Since then, Guffey has received constant login attempts from major social platforms like Instagram, Snapchat and TikTok, with two of them being successful. She said she knew it was her ex-partner because she was being notified of an email only “he knew” to access her accounts.
“I knew it was him, especially on TikTok,” she said. “I blocked him, and everyone that he knew, even his new girlfriend. Then, I get a message that somebody’s logged into my TikTok and all of a sudden, none of those people were blocked anymore.”
The stalking stopped after Guffey posted publicly about the experience on TikTok, saying she was “able to use technology to get back at him” not only by calling him out on social media but also by using Snap Maps herself to see where he was so she could avoid him.
The signs of an unhealthy relationship are often similar, said Neil Callicoat, director of Equity Issues and Title IX Coordinator for the college. “If someone is constantly breaking the boundaries that you have clearly communicated, or if you find someone is taking advantage of you, whether it’s in person via a written note or a text message, they’re still red flags.”
The Title IX office assists victims of domestic abuse and stalking through counseling referrals on and off campus, police contact, or legal action.
Callicoat blamed not only technology but also human behavior. “Unfortunately, it just gives people creative new ways to be abusive,” he said. He’s seen fake accounts created solely to follow and collect information about victims.
Junior audio arts major Max Cichon witnessed this firsthand when his partner was stalked by an ex. They met through the dating app Bumble and although they’d broken up, the ex still tracked her location via Find My iPhone.

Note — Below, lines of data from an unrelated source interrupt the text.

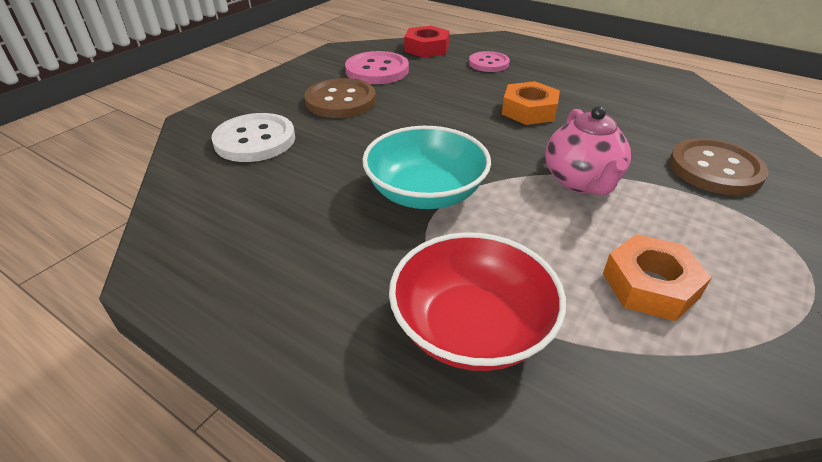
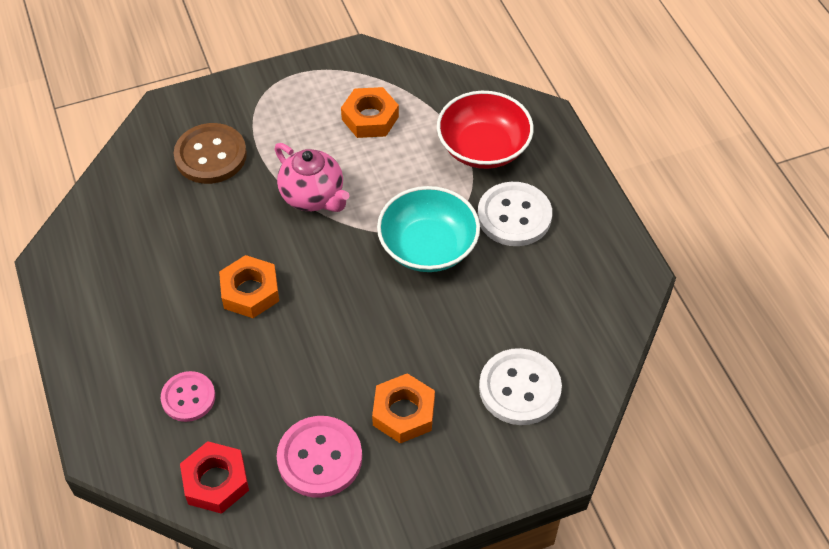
camera: 145 degrees left, 15 degrees up
(340, 101) = (403, 413): brown button -> orange nut
(357, 261) = (514, 216): none -> white button
(581, 181) = (313, 196): pink teapot -> pink teapot turned 105 degrees clockwise

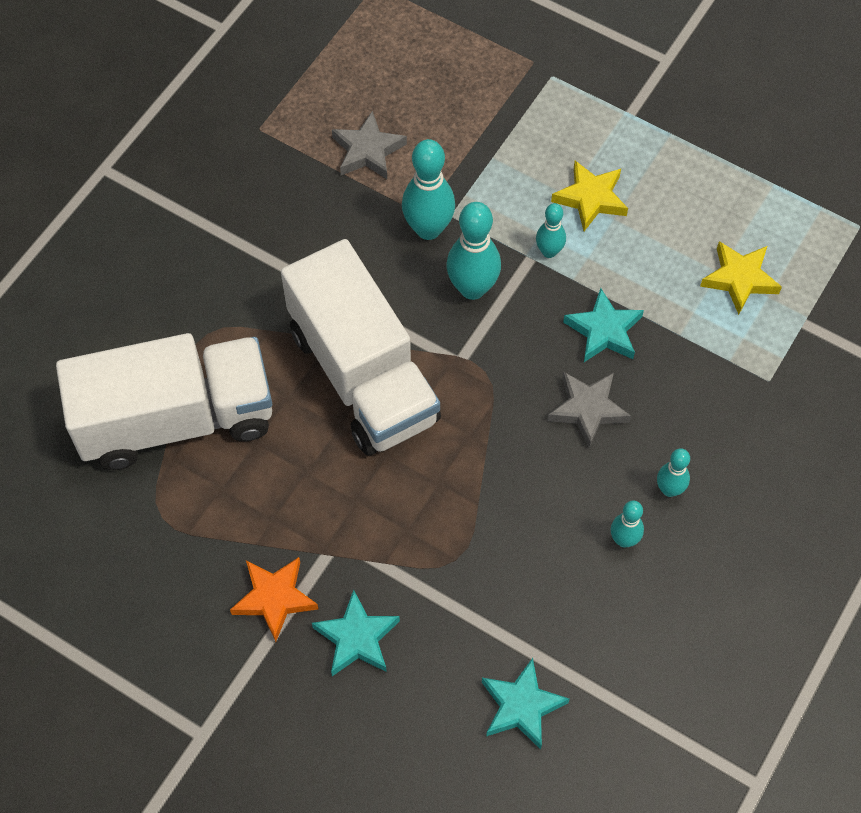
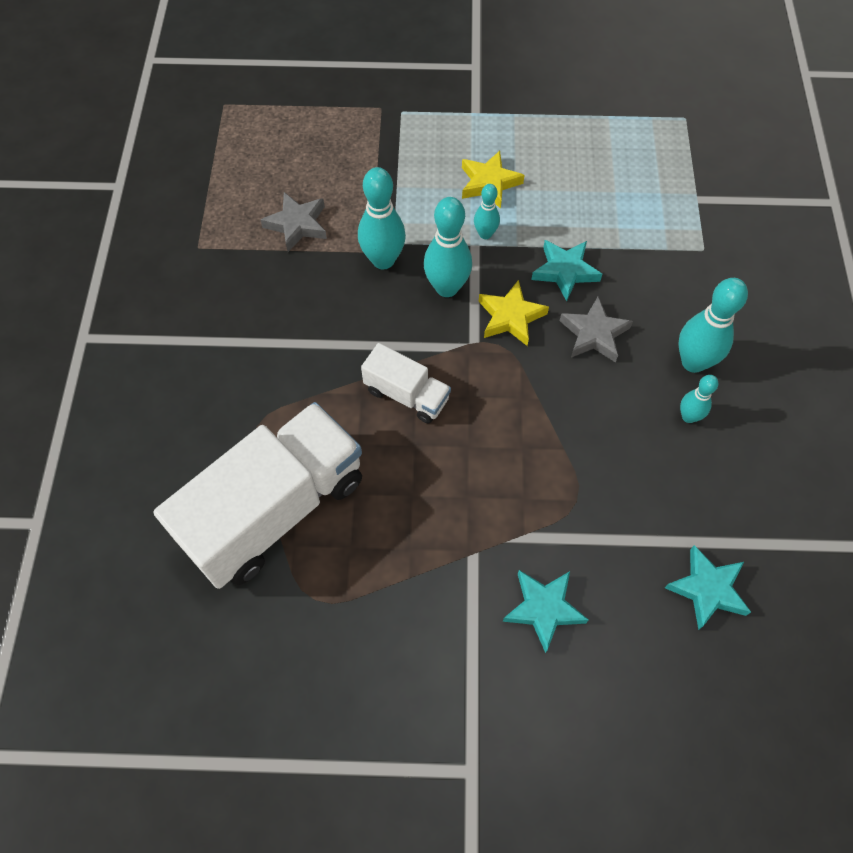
camera: 30 degrees left, 0 degrees up
(274, 598) = (455, 614): orange star -> none
(363, 375) = (406, 394): white truck -> white truck, size x0.48
(669, 489) = (693, 362): turquoise bowling pin -> turquoise bowling pin, size x1.77
(739, 279) = (632, 190): yellow star -> yellow star (510, 317)

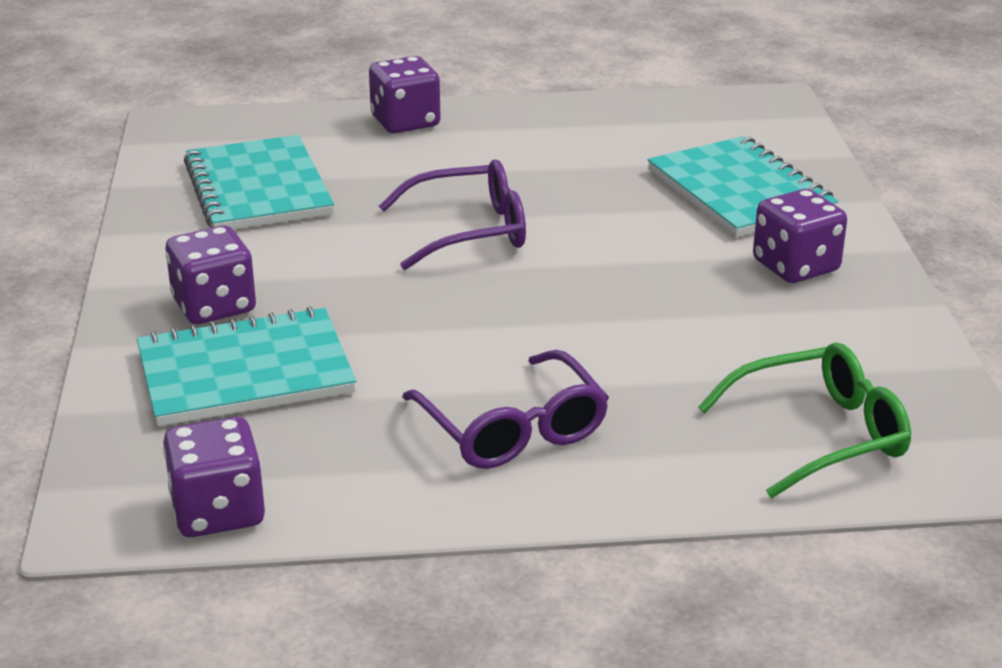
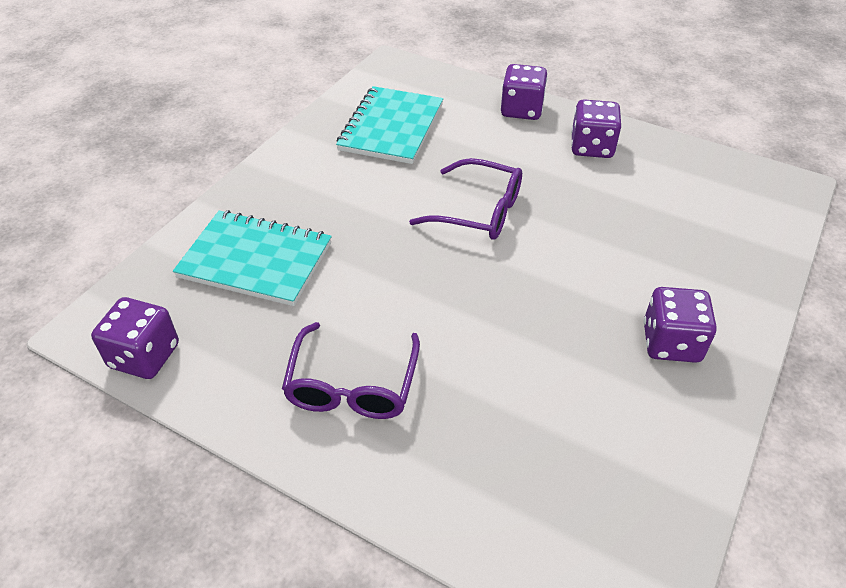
camera: 35 degrees right, 15 degrees up
(214, 306) = (287, 204): purple dice -> purple dice (592, 147)
(740, 191) = (691, 256): turquoise notebook -> none
(819, 435) = (543, 508): green glasses -> none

As time went on, the ex-partner eventually found Cichon on social media and began to message him through direct messages via Instagram, saying things like “watch out” and “back off of her.”

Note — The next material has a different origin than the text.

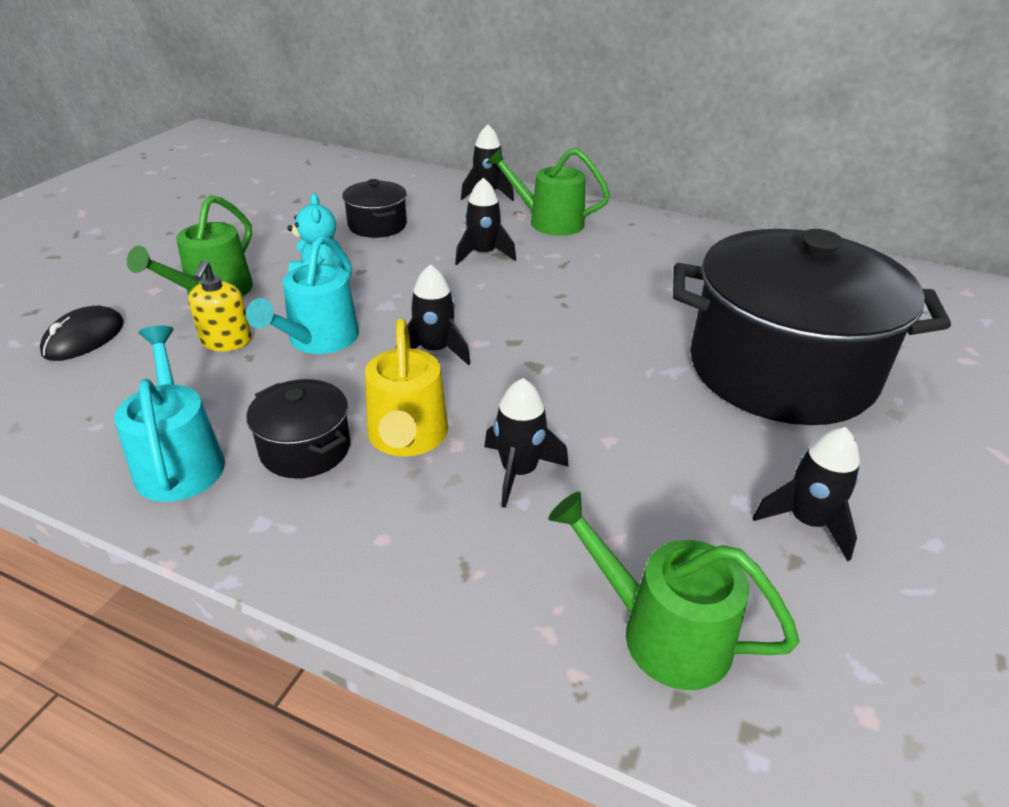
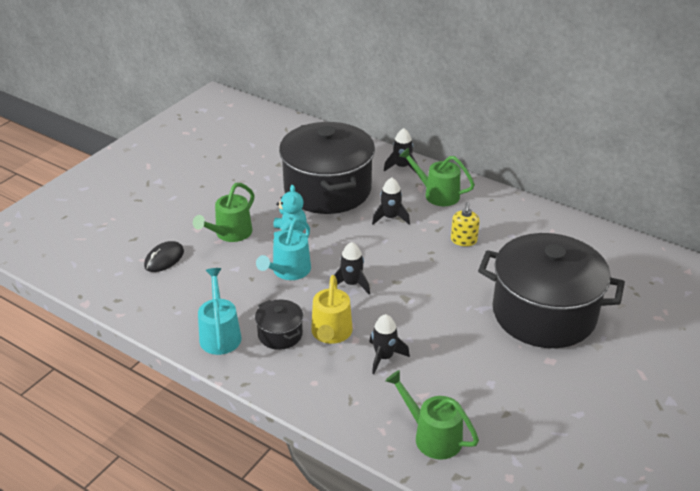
camera: 10 degrees right, 0 degrees up
(226, 341) = (239, 268): yellow soap dispenser -> yellow soap dispenser (463, 240)
(377, 225) = (327, 189): black pot -> black pot, size x2.37
(807, 522) = (520, 397): black rocket -> none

After the ex-partner asked for an in-person meet-up, Cichon’s partner decided it was time to cut off all communication.
“The cyberstalking continued to happen for a while, until he eventually just gave up, which was good,” Cichon said. “All in all, it was a bit of a dangerous situation”.
Callicoat advised students to adjust privacy settings, share information cautiously and formally report unsafe situations at the Title IX office.

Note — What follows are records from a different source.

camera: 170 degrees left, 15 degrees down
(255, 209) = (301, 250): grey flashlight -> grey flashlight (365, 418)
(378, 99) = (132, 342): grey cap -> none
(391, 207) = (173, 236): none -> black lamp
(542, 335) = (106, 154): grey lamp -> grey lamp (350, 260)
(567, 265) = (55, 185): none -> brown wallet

“Be careful about who you allow to follow you and be mindful of the presence you put out there,” Callicoat said.
Social media isn’t always bad when a relationship ends.
People use social media to “reminisce about the relationship, see what their partner is up to, or just out of general curiosity,” said Marisa Cohen, a relationship scientist and marriage and therapist counselor in New York City. “This can keep the person in a space where they feel like they’re not fully processing their emotions, and they’re not starting to, essentially, detangle their life from their partner.”
That’s why it’s important to have discussions about social media early in a relationship.
“I think that the most important thing I can share is for partners to share their expectations and their needs when it comes to technology,” Cohen said. “It’s not so much like a one size fits all approach, it’s really within the couple when the expectations for what technology use will look like mismatches. That’s when problems arise.”